(Circuit design data)
..........
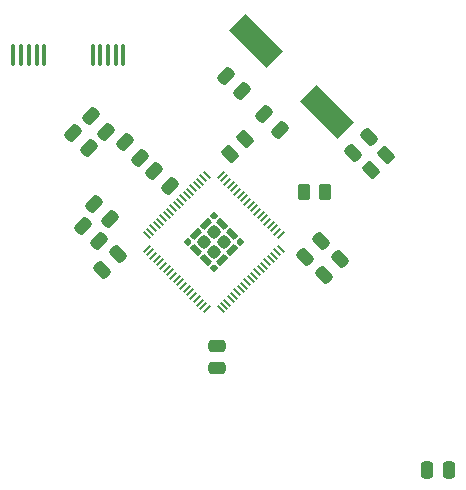
<source format=gbr>
%TF.GenerationSoftware,KiCad,Pcbnew,(6.0.4)*%
%TF.CreationDate,2022-04-10T17:23:06-04:00*%
%TF.ProjectId,ftdi601_breakout,66746469-3630-4315-9f62-7265616b6f75,rev?*%
%TF.SameCoordinates,Original*%
%TF.FileFunction,Paste,Top*%
%TF.FilePolarity,Positive*%
%FSLAX46Y46*%
G04 Gerber Fmt 4.6, Leading zero omitted, Abs format (unit mm)*
G04 Created by KiCad (PCBNEW (6.0.4)) date 2022-04-10 17:23:06*
%MOMM*%
%LPD*%
G01*
G04 APERTURE LIST*
G04 Aperture macros list*
%AMRoundRect*
0 Rectangle with rounded corners*
0 $1 Rounding radius*
0 $2 $3 $4 $5 $6 $7 $8 $9 X,Y pos of 4 corners*
0 Add a 4 corners polygon primitive as box body*
4,1,4,$2,$3,$4,$5,$6,$7,$8,$9,$2,$3,0*
0 Add four circle primitives for the rounded corners*
1,1,$1+$1,$2,$3*
1,1,$1+$1,$4,$5*
1,1,$1+$1,$6,$7*
1,1,$1+$1,$8,$9*
0 Add four rect primitives between the rounded corners*
20,1,$1+$1,$2,$3,$4,$5,0*
20,1,$1+$1,$4,$5,$6,$7,0*
20,1,$1+$1,$6,$7,$8,$9,0*
20,1,$1+$1,$8,$9,$2,$3,0*%
%AMRotRect*
0 Rectangle, with rotation*
0 The origin of the aperture is its center*
0 $1 length*
0 $2 width*
0 $3 Rotation angle, in degrees counterclockwise*
0 Add horizontal line*
21,1,$1,$2,0,0,$3*%
%AMFreePoly0*
4,1,48,0.193768,0.277084,0.210255,0.277084,0.223594,0.267393,0.239271,0.262299,0.248962,0.248962,0.262299,0.239271,0.267393,0.223594,0.277084,0.210255,0.277084,0.193768,0.282178,0.178092,0.282178,-0.178092,0.277084,-0.193768,0.277084,-0.210255,0.267393,-0.223594,0.262299,-0.239271,0.248962,-0.248962,0.239271,-0.262299,0.223594,-0.267393,0.210255,-0.277084,0.193768,-0.277084,
0.178092,-0.282178,-0.178092,-0.282178,-0.193768,-0.277084,-0.210255,-0.277084,-0.223594,-0.267393,-0.239271,-0.262299,-0.248962,-0.248962,-0.262299,-0.239271,-0.267393,-0.223594,-0.277084,-0.210255,-0.277084,-0.193768,-0.282178,-0.178092,-0.282178,0.091864,-0.279582,0.099852,-0.280896,0.108147,-0.269831,0.129864,-0.262299,0.153044,-0.255505,0.157980,-0.251692,0.165464,-0.165464,0.251692,
-0.157980,0.255505,-0.153044,0.262299,-0.129862,0.269831,-0.108146,0.280896,-0.099852,0.279582,-0.091864,0.282178,0.178092,0.282178,0.193768,0.277084,0.193768,0.277084,$1*%
%AMFreePoly1*
4,1,16,0.168960,0.477745,0.203876,0.463282,0.261726,0.405432,0.282179,0.356053,0.282179,-0.356053,0.261724,-0.405433,0.203877,-0.463283,0.154499,-0.483736,-0.212347,-0.483736,-0.261726,-0.463283,-0.282179,-0.413904,-0.282179,0.413904,-0.261726,0.463283,-0.212347,0.483736,0.154499,0.483736,0.168960,0.477745,0.168960,0.477745,$1*%
%AMFreePoly2*
4,1,48,0.193768,0.277084,0.210255,0.277084,0.223594,0.267393,0.239271,0.262299,0.248962,0.248962,0.262299,0.239271,0.267393,0.223594,0.277084,0.210255,0.277084,0.193768,0.282178,0.178092,0.282178,-0.178092,0.277084,-0.193768,0.277084,-0.210255,0.267393,-0.223594,0.262299,-0.239271,0.248962,-0.248962,0.239271,-0.262299,0.223594,-0.267393,0.210255,-0.277084,0.193768,-0.277084,
0.178092,-0.282178,-0.091864,-0.282178,-0.099852,-0.279582,-0.108146,-0.280896,-0.129862,-0.269831,-0.153044,-0.262299,-0.157980,-0.255505,-0.165464,-0.251692,-0.251692,-0.165464,-0.255505,-0.157980,-0.262299,-0.153044,-0.269831,-0.129864,-0.280896,-0.108147,-0.279582,-0.099852,-0.282178,-0.091864,-0.282178,0.178092,-0.277084,0.193768,-0.277084,0.210255,-0.267393,0.223594,-0.262299,0.239271,
-0.248962,0.248962,-0.239271,0.262299,-0.223594,0.267393,-0.210255,0.277084,-0.193768,0.277084,-0.178092,0.282178,0.178092,0.282178,0.193768,0.277084,0.193768,0.277084,$1*%
%AMFreePoly3*
4,1,16,0.261726,0.463283,0.282179,0.413904,0.282179,-0.413904,0.261726,-0.463283,0.212347,-0.483736,-0.154499,-0.483736,-0.168960,-0.477745,-0.203877,-0.463281,-0.261726,-0.405432,-0.282179,-0.356053,-0.282179,0.356053,-0.261724,0.405433,-0.203877,0.463283,-0.154499,0.483736,0.212347,0.483736,0.261726,0.463283,0.261726,0.463283,$1*%
%AMFreePoly4*
4,1,16,0.405432,0.261726,0.405432,0.261725,0.463283,0.203877,0.483736,0.154497,0.483736,-0.212347,0.463283,-0.261726,0.413904,-0.282179,-0.413904,-0.282179,-0.463283,-0.261726,-0.483736,-0.212347,-0.483736,0.154497,-0.463281,0.203877,-0.405432,0.261726,-0.356053,0.282179,0.356053,0.282179,0.405432,0.261726,0.405432,0.261726,$1*%
%AMFreePoly5*
4,1,15,0.463283,0.261726,0.483736,0.212347,0.483736,-0.154497,0.463281,-0.203877,0.405432,-0.261726,0.356053,-0.282179,-0.356053,-0.282179,-0.405433,-0.261724,-0.463283,-0.203877,-0.483736,-0.154497,-0.483736,0.212347,-0.463283,0.261726,-0.413904,0.282179,0.413904,0.282179,0.463283,0.261726,0.463283,0.261726,$1*%
%AMFreePoly6*
4,1,48,0.099852,0.279582,0.108147,0.280896,0.129864,0.269831,0.153044,0.262299,0.157980,0.255505,0.165464,0.251692,0.251692,0.165464,0.255505,0.157980,0.262299,0.153044,0.269831,0.129862,0.280896,0.108146,0.279582,0.099852,0.282178,0.091864,0.282178,-0.178092,0.277084,-0.193768,0.277084,-0.210255,0.267393,-0.223594,0.262299,-0.239271,0.248962,-0.248962,0.239271,-0.262299,
0.223594,-0.267393,0.210255,-0.277084,0.193768,-0.277084,0.178092,-0.282178,-0.178092,-0.282178,-0.193768,-0.277084,-0.210255,-0.277084,-0.223594,-0.267393,-0.239271,-0.262299,-0.248962,-0.248962,-0.262299,-0.239271,-0.267393,-0.223594,-0.277084,-0.210255,-0.277084,-0.193768,-0.282178,-0.178092,-0.282178,0.178092,-0.277084,0.193768,-0.277084,0.210255,-0.267393,0.223594,-0.262299,0.239271,
-0.248962,0.248962,-0.239271,0.262299,-0.223594,0.267393,-0.210255,0.277084,-0.193768,0.277084,-0.178092,0.282178,0.091864,0.282178,0.099852,0.279582,0.099852,0.279582,$1*%
%AMFreePoly7*
4,1,48,0.193768,0.277084,0.210255,0.277084,0.223594,0.267393,0.239271,0.262299,0.248962,0.248962,0.262299,0.239271,0.267393,0.223594,0.277084,0.210255,0.277084,0.193768,0.282178,0.178092,0.282178,-0.091864,0.279582,-0.099852,0.280896,-0.108146,0.269831,-0.129862,0.262299,-0.153044,0.255505,-0.157980,0.251692,-0.165464,0.165464,-0.251692,0.157980,-0.255505,0.153044,-0.262299,
0.129864,-0.269831,0.108147,-0.280896,0.099852,-0.279582,0.091864,-0.282178,-0.178092,-0.282178,-0.193768,-0.277084,-0.210255,-0.277084,-0.223594,-0.267393,-0.239271,-0.262299,-0.248962,-0.248962,-0.262299,-0.239271,-0.267393,-0.223594,-0.277084,-0.210255,-0.277084,-0.193768,-0.282178,-0.178092,-0.282178,0.178092,-0.277084,0.193768,-0.277084,0.210255,-0.267393,0.223594,-0.262299,0.239271,
-0.248962,0.248962,-0.239271,0.262299,-0.223594,0.267393,-0.210255,0.277084,-0.193768,0.277084,-0.178092,0.282178,0.178092,0.282178,0.193768,0.277084,0.193768,0.277084,$1*%
G04 Aperture macros list end*
%ADD10RoundRect,0.100000X0.100000X0.800000X-0.100000X0.800000X-0.100000X-0.800000X0.100000X-0.800000X0*%
%ADD11RoundRect,0.250000X0.512652X0.159099X0.159099X0.512652X-0.512652X-0.159099X-0.159099X-0.512652X0*%
%ADD12RoundRect,0.250000X0.159099X-0.512652X0.512652X-0.159099X-0.159099X0.512652X-0.512652X0.159099X0*%
%ADD13RoundRect,0.250000X0.250000X0.475000X-0.250000X0.475000X-0.250000X-0.475000X0.250000X-0.475000X0*%
%ADD14RoundRect,0.250000X0.475000X-0.250000X0.475000X0.250000X-0.475000X0.250000X-0.475000X-0.250000X0*%
%ADD15RoundRect,0.250000X-0.262500X-0.450000X0.262500X-0.450000X0.262500X0.450000X-0.262500X0.450000X0*%
%ADD16RoundRect,0.250000X-0.512652X-0.159099X-0.159099X-0.512652X0.512652X0.159099X0.159099X0.512652X0*%
%ADD17RoundRect,0.250000X0.132583X-0.503814X0.503814X-0.132583X-0.132583X0.503814X-0.503814X0.132583X0*%
%ADD18RotRect,4.500000X2.000000X135.000000*%
%ADD19FreePoly0,225.000000*%
%ADD20RoundRect,0.241868X0.000000X0.342052X-0.342052X0.000000X0.000000X-0.342052X0.342052X0.000000X0*%
%ADD21FreePoly1,225.000000*%
%ADD22FreePoly2,225.000000*%
%ADD23FreePoly3,225.000000*%
%ADD24FreePoly4,225.000000*%
%ADD25FreePoly5,225.000000*%
%ADD26FreePoly6,225.000000*%
%ADD27FreePoly7,225.000000*%
%ADD28RoundRect,0.050000X0.220971X0.291682X-0.291682X-0.220971X-0.220971X-0.291682X0.291682X0.220971X0*%
%ADD29RoundRect,0.050000X-0.220971X0.291682X-0.291682X0.220971X0.220971X-0.291682X0.291682X-0.220971X0*%
G04 APERTURE END LIST*
D10*
%TO.C,J1*%
X142850000Y-71675000D03*
X142200000Y-71675000D03*
X141550000Y-71675000D03*
X140250000Y-71675000D03*
X136150000Y-71675000D03*
X135500000Y-71675000D03*
X134850000Y-71675000D03*
X134200000Y-71675000D03*
X133550000Y-71675000D03*
X140900000Y-71675000D03*
%TD*%
D11*
%TO.C,C2*%
X141421751Y-78171751D03*
X140078249Y-76828249D03*
%TD*%
D12*
%TO.C,C11*%
X158214125Y-88757626D03*
X159557627Y-87414124D03*
%TD*%
D13*
%TO.C,C10*%
X170457035Y-106800000D03*
X168557035Y-106800000D03*
%TD*%
D14*
%TO.C,C8*%
X150757035Y-98200000D03*
X150757035Y-96300000D03*
%TD*%
D11*
%TO.C,C6*%
X152871751Y-74771751D03*
X151528249Y-73428249D03*
%TD*%
D12*
%TO.C,C13*%
X141028249Y-89871751D03*
X142371751Y-88528249D03*
%TD*%
D15*
%TO.C,R2*%
X158107035Y-83250000D03*
X159932035Y-83250000D03*
%TD*%
D16*
%TO.C,C5*%
X154756498Y-76656498D03*
X156100000Y-78000000D03*
%TD*%
D12*
%TO.C,C4*%
X162300000Y-80000000D03*
X163643502Y-78656498D03*
%TD*%
%TO.C,C14*%
X159842374Y-90329377D03*
X161185876Y-88985875D03*
%TD*%
D17*
%TO.C,R3*%
X151854765Y-80045235D03*
X153145235Y-78754765D03*
%TD*%
D16*
%TO.C,C7*%
X139428249Y-86128249D03*
X140771751Y-87471751D03*
%TD*%
D18*
%TO.C,Y1*%
X160105204Y-76505204D03*
X154094796Y-70494796D03*
%TD*%
D16*
%TO.C,C9*%
X145464124Y-81464125D03*
X146807626Y-82807627D03*
%TD*%
D11*
%TO.C,C1*%
X141700000Y-85600000D03*
X140356498Y-84256498D03*
%TD*%
D19*
%TO.C,U2*%
X148307969Y-87520280D03*
D20*
X150500000Y-86671752D03*
D21*
X151171751Y-86000000D03*
D20*
X149651472Y-87520280D03*
D22*
X150500000Y-89712311D03*
D23*
X148979720Y-88192031D03*
D20*
X150500000Y-88368808D03*
D24*
X149828249Y-86000000D03*
D25*
X152020280Y-88192031D03*
D21*
X152020280Y-86848529D03*
D20*
X151348528Y-87520280D03*
D23*
X149828249Y-89040560D03*
D26*
X150500000Y-85328249D03*
D24*
X148979720Y-86848529D03*
D27*
X152692031Y-87520280D03*
D25*
X151171751Y-89040560D03*
D28*
X156183371Y-86928078D03*
X155900528Y-86645235D03*
X155617685Y-86362393D03*
X155334843Y-86079550D03*
X155052000Y-85796707D03*
X154769157Y-85513865D03*
X154486314Y-85231022D03*
X154203472Y-84948179D03*
X153920629Y-84665336D03*
X153637786Y-84382494D03*
X153354944Y-84099651D03*
X153072101Y-83816808D03*
X152789258Y-83533966D03*
X152506415Y-83251123D03*
X152223573Y-82968280D03*
X151940730Y-82685437D03*
X151657887Y-82402595D03*
X151375045Y-82119752D03*
X151092202Y-81836909D03*
D29*
X149907798Y-81836909D03*
X149624955Y-82119752D03*
X149342113Y-82402595D03*
X149059270Y-82685437D03*
X148776427Y-82968280D03*
X148493585Y-83251123D03*
X148210742Y-83533966D03*
X147927899Y-83816808D03*
X147645056Y-84099651D03*
X147362214Y-84382494D03*
X147079371Y-84665336D03*
X146796528Y-84948179D03*
X146513686Y-85231022D03*
X146230843Y-85513865D03*
X145948000Y-85796707D03*
X145665157Y-86079550D03*
X145382315Y-86362393D03*
X145099472Y-86645235D03*
X144816629Y-86928078D03*
D28*
X144816629Y-88112482D03*
X145099472Y-88395325D03*
X145382315Y-88678167D03*
X145665157Y-88961010D03*
X145948000Y-89243853D03*
X146230843Y-89526695D03*
X146513686Y-89809538D03*
X146796528Y-90092381D03*
X147079371Y-90375224D03*
X147362214Y-90658066D03*
X147645056Y-90940909D03*
X147927899Y-91223752D03*
X148210742Y-91506594D03*
X148493585Y-91789437D03*
X148776427Y-92072280D03*
X149059270Y-92355123D03*
X149342113Y-92637965D03*
X149624955Y-92920808D03*
X149907798Y-93203651D03*
D29*
X151092202Y-93203651D03*
X151375045Y-92920808D03*
X151657887Y-92637965D03*
X151940730Y-92355123D03*
X152223573Y-92072280D03*
X152506415Y-91789437D03*
X152789258Y-91506594D03*
X153072101Y-91223752D03*
X153354944Y-90940909D03*
X153637786Y-90658066D03*
X153920629Y-90375224D03*
X154203472Y-90092381D03*
X154486314Y-89809538D03*
X154769157Y-89526695D03*
X155052000Y-89243853D03*
X155334843Y-88961010D03*
X155617685Y-88678167D03*
X155900528Y-88395325D03*
X156183371Y-88112482D03*
%TD*%
D17*
%TO.C,R1*%
X163800000Y-81400000D03*
X165090470Y-80109530D03*
%TD*%
D16*
%TO.C,C12*%
X142956498Y-79056498D03*
X144300000Y-80400000D03*
%TD*%
D11*
%TO.C,C3*%
X139921751Y-79593502D03*
X138578249Y-78250000D03*
%TD*%
M02*

</source>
..........
● **What is expected**: Give back the line containing "X155900528Y-88395325D03*" and all the lines after it through the end of the records, unchanged.

● **Output for this task**:
X155900528Y-88395325D03*
X156183371Y-88112482D03*
%TD*%
D17*
%TO.C,R1*%
X163800000Y-81400000D03*
X165090470Y-80109530D03*
%TD*%
D16*
%TO.C,C12*%
X142956498Y-79056498D03*
X144300000Y-80400000D03*
%TD*%
D11*
%TO.C,C3*%
X139921751Y-79593502D03*
X138578249Y-78250000D03*
%TD*%
M02*

</source>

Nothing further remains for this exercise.